DNDI-6166 (CC6166)

The therapeutic index of DNDI-6166 was refined using an enabling formulation known as a solid amorphous dispersion (ASD). This enhanced the compound’s absorption, facilitating the attainment of elevated plasma levels at lower doses. Encouraging outcomes from ongoing studies indicated an improvement in the therapeutic index and confirmed the appropriateness of the ASD formulation for regulated safety studies and continued development.

Full pre-clinical development of DNDI-6166 (CC6166), elucidation of the mechanism of action, and development of a suitable formulation for Phase I evaluation will proceed when the required funding is secured.

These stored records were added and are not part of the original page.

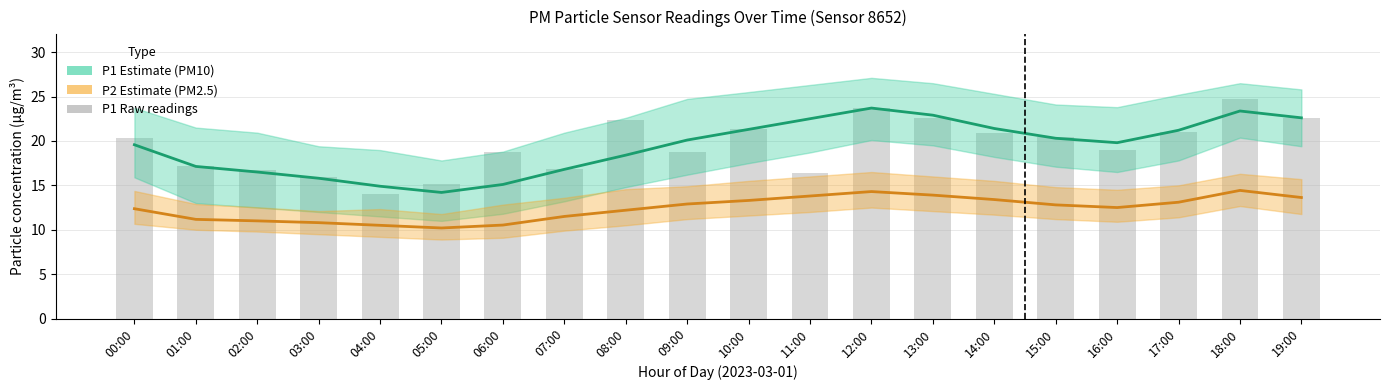

Rank the series at 11:00 from highest to lowest value.

P1 Estimate, P1 raw, P2 Estimate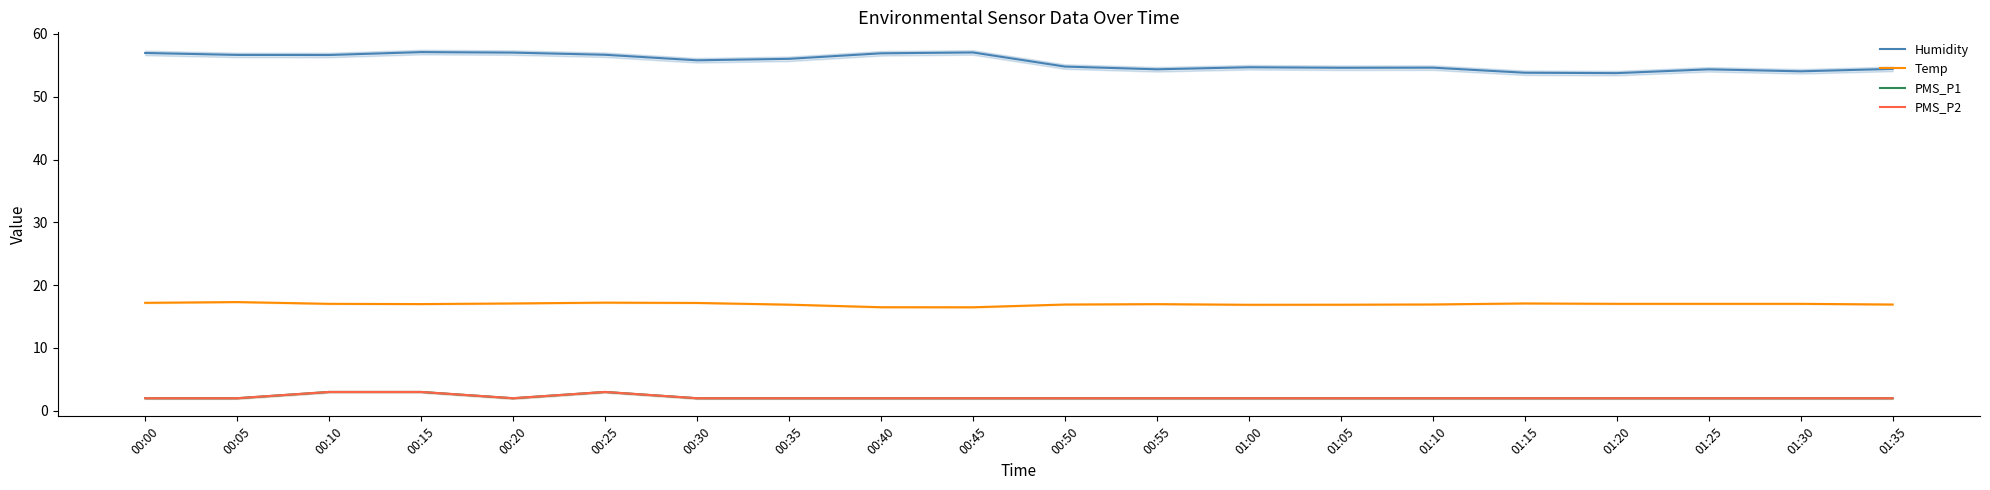

The value of Humidity at 00:25 is 18.0. True or false?

False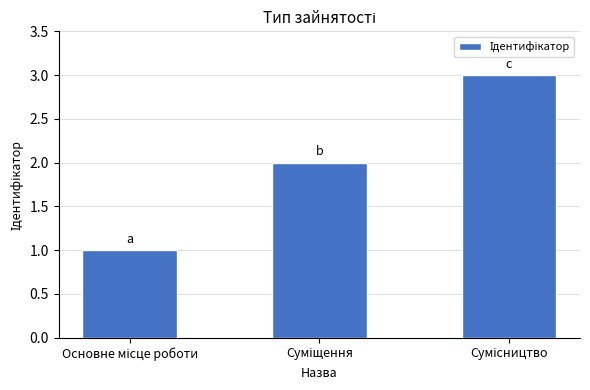

What is the greatest value displayed?

3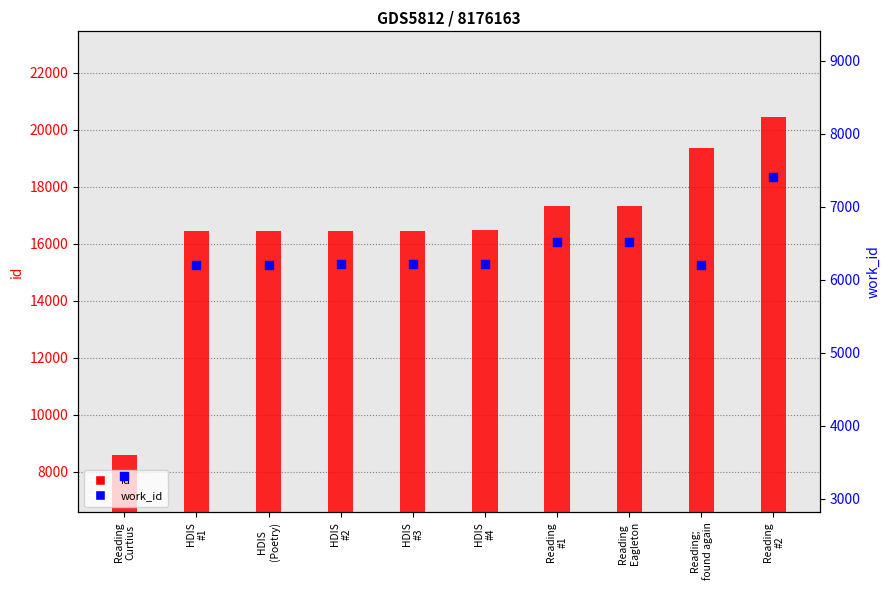

Is the value of work_id at Reading
Curtius greater than the value of id at HDIS
#1?

No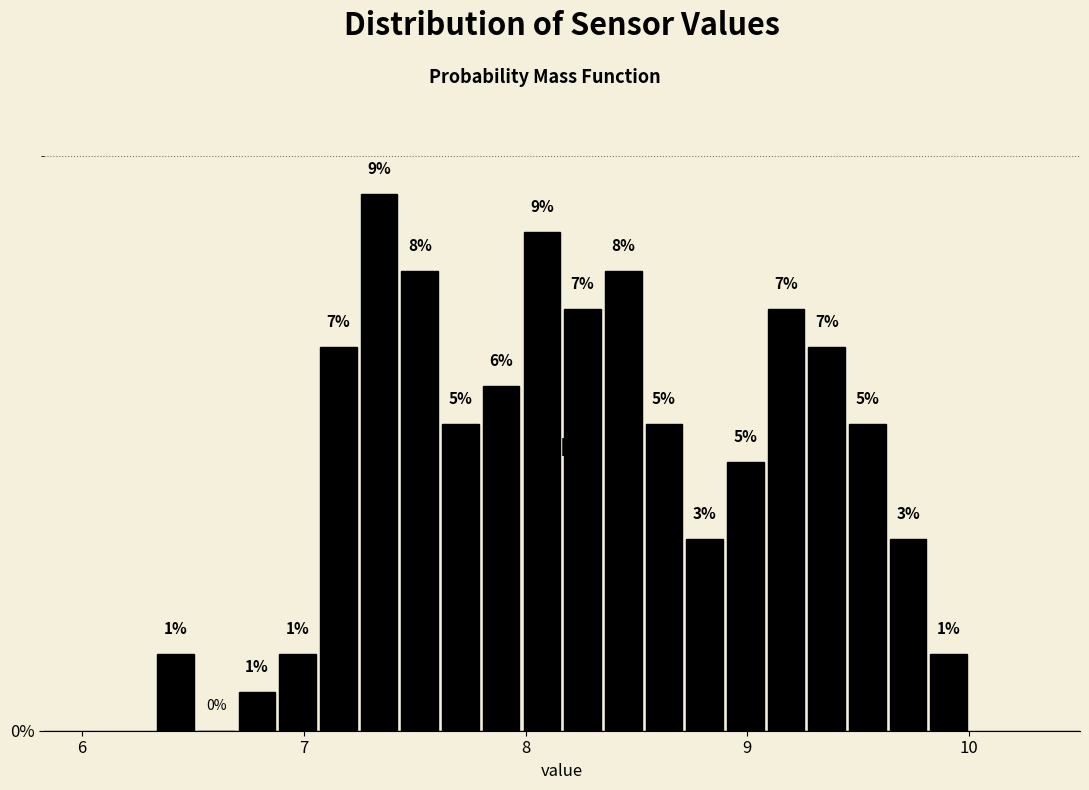

Read against the x-axis, roughly where is the centre of the tallest bar?

7.3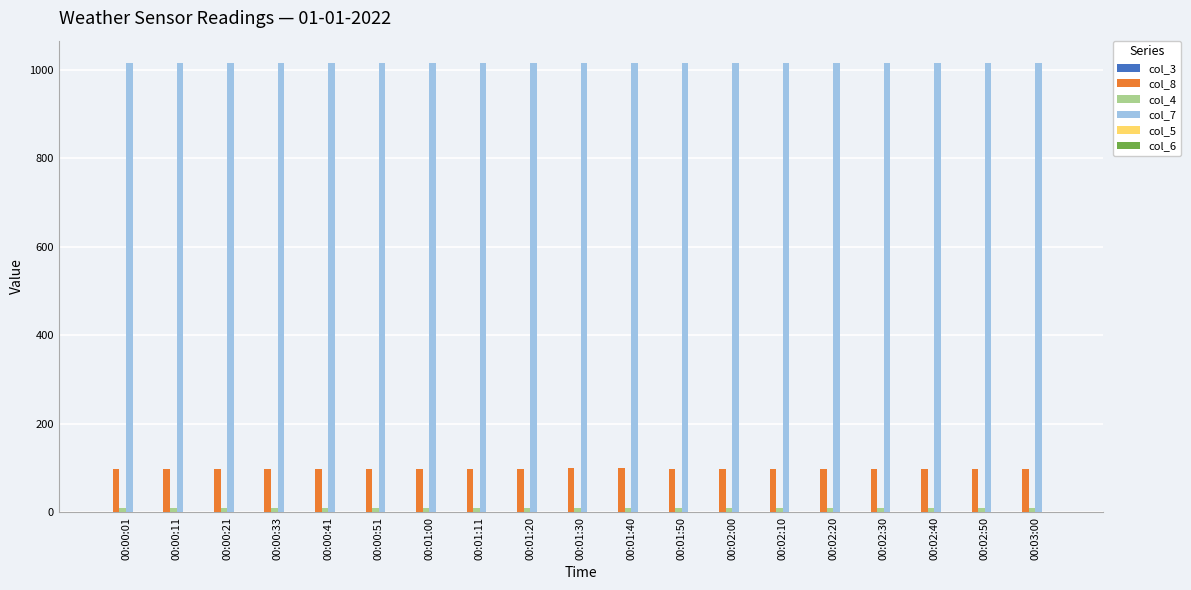

Which series has the largest total across all categories?

col_7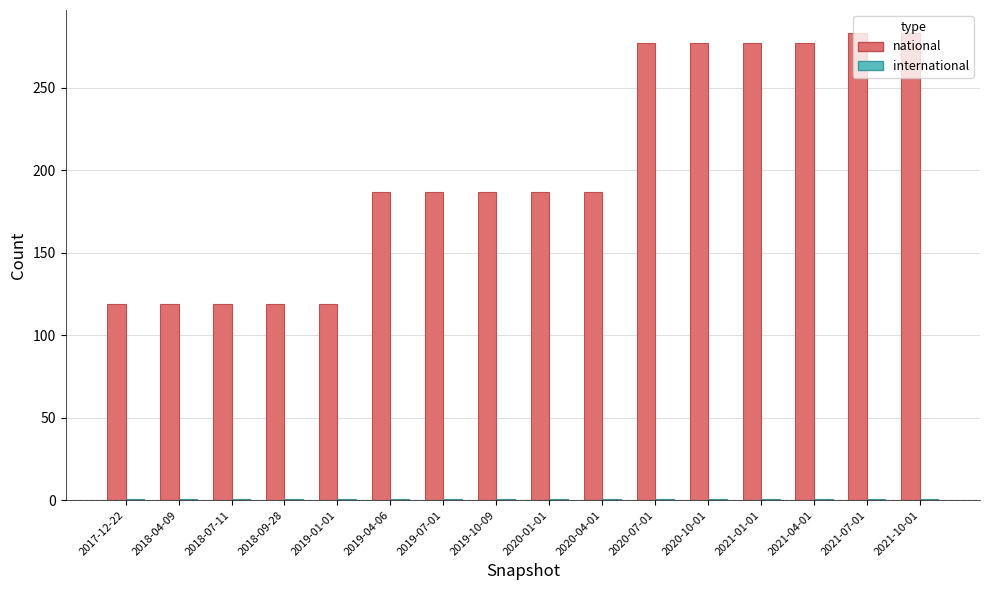

What is the greatest value displayed?

283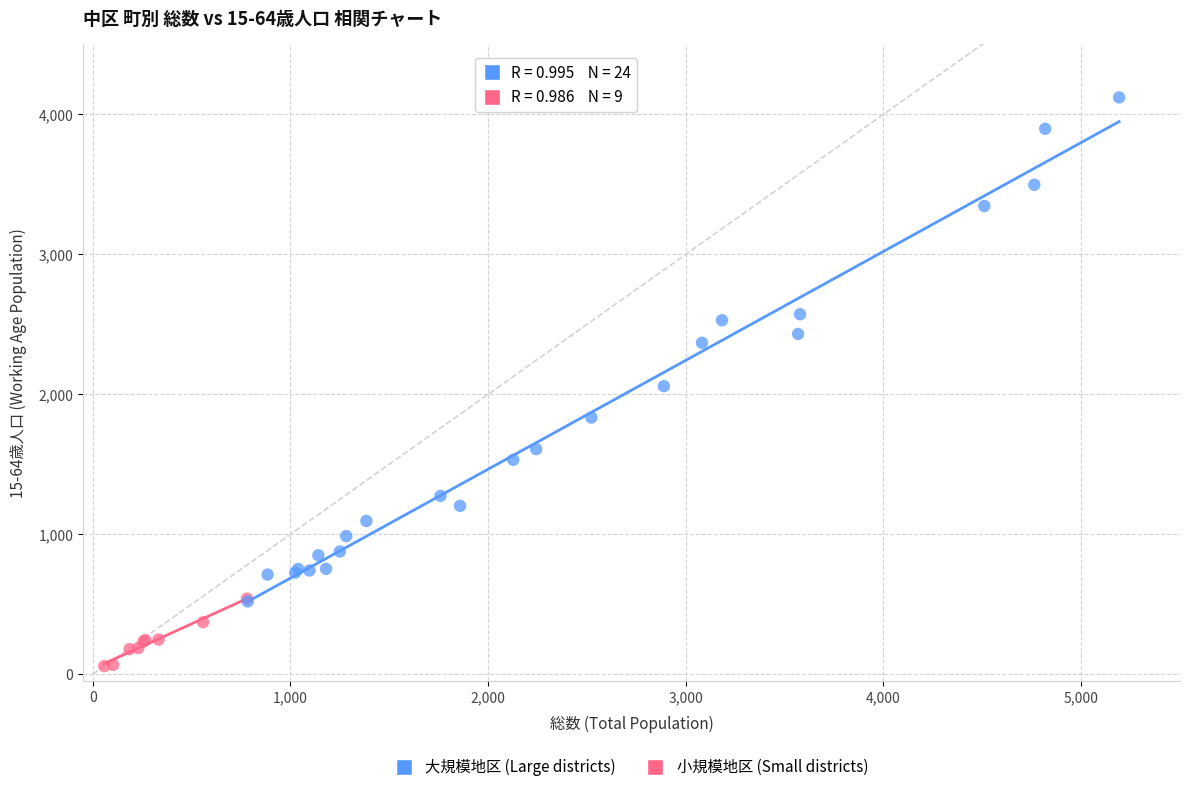

Which series has the largest Y range (max minus min)?

大規模地区 (Large districts)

CC6166, a potentially macrofilaricidal compound, was selected in December 2019 as a pre-clinical candidate for further development by DNDi and Bristol-Myers Squibb (formerly Celgene). Preparatory work, including polymorph screening and optimization of formulations for toxicology studies, began in 2020, but other planned activities were delayed due to the COVID-19 pandemic. In August 2020, Bristol-Myers Squibb announced the dissolution of its Global Health research team, and all activities have now been transferred to DNDi.

DNDi  and Celgene (now part of Bristol-Myers Squibb) have signed an agreement covering pre-clinical and Phase I for a potentially macrofilaricidal compound known as CC6166. Celgene will cover all pre-clinical, Phase I, and CMC activities, while DNDi  will provide expertise and know-how.

Lead optimization of a novel class of compounds with macrofilaricidal profiles is ongoing with the aim to select a candidate for pre-clinical development in 2019. 

In 2017, candidates from four distinct chemical series were evaluated through the lead optimization effort conducted in collaboration with Celgene while others were evaluated through the Macrofilaricide Drug Accelerator (MAC DA) led by the Bill & Melinda Gates Foundation as part of efforts to develop a third microfilaricide candidate for development. 

One successful compound is a well-known antihelminthic (oxfendazole) that is currently being investigated for feasibility of use in humans. These efforts will continue throughout 2018. 

In conjunction with industrial partners, Abbvie and Celgene, further lead optimization was carried out. These efforts will continue throughout 2017, with the aim of delivering a pre-clinical candidate for filarial diseases.